▸ **Exercise**:
Skip the images and return the records below exactly.

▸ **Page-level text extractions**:
-=-=-
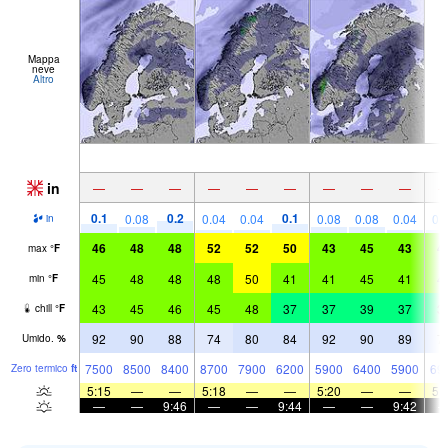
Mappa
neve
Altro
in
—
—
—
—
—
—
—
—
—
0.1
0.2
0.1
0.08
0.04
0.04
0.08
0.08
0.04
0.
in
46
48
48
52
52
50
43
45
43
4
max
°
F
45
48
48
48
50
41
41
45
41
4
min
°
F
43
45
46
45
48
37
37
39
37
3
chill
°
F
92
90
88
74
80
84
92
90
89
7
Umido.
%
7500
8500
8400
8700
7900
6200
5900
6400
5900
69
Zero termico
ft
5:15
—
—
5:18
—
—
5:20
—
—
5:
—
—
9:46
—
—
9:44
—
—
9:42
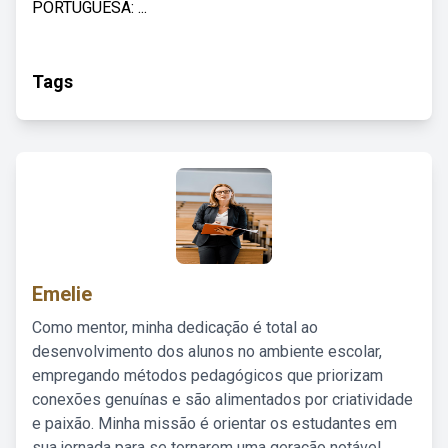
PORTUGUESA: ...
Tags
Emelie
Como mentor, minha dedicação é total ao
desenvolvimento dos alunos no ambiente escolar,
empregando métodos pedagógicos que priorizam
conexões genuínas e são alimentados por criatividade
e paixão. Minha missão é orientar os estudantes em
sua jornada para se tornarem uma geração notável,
-=-=-
▸ **Solution to this task**:
Mappa
neve
Altro
in
—
—
—
—
—
—
—
—
—
0.1
0.2
0.1
0.08
0.04
0.04
0.08
0.08
0.04
0.
in
46
48
48
52
52
50
43
45
43
4
max
°
F
45
48
48
48
50
41
41
45
41
4
min
°
F
43
45
46
45
48
37
37
39
37
3
chill
°
F
92
90
88
74
80
84
92
90
89
7
Umido.
%
7500
8500
8400
8700
7900
6200
5900
6400
5900
69
Zero termico
ft
5:15
—
—
5:18
—
—
5:20
—
—
5:
—
—
9:46
—
—
9:44
—
—
9:42
PORTUGUESA: ...
Tags
Emelie
Como mentor, minha dedicação é total ao
desenvolvimento dos alunos no ambiente escolar,
empregando métodos pedagógicos que priorizam
conexões genuínas e são alimentados por criatividade
e paixão. Minha missão é orientar os estudantes em
sua jornada para se tornarem uma geração notável,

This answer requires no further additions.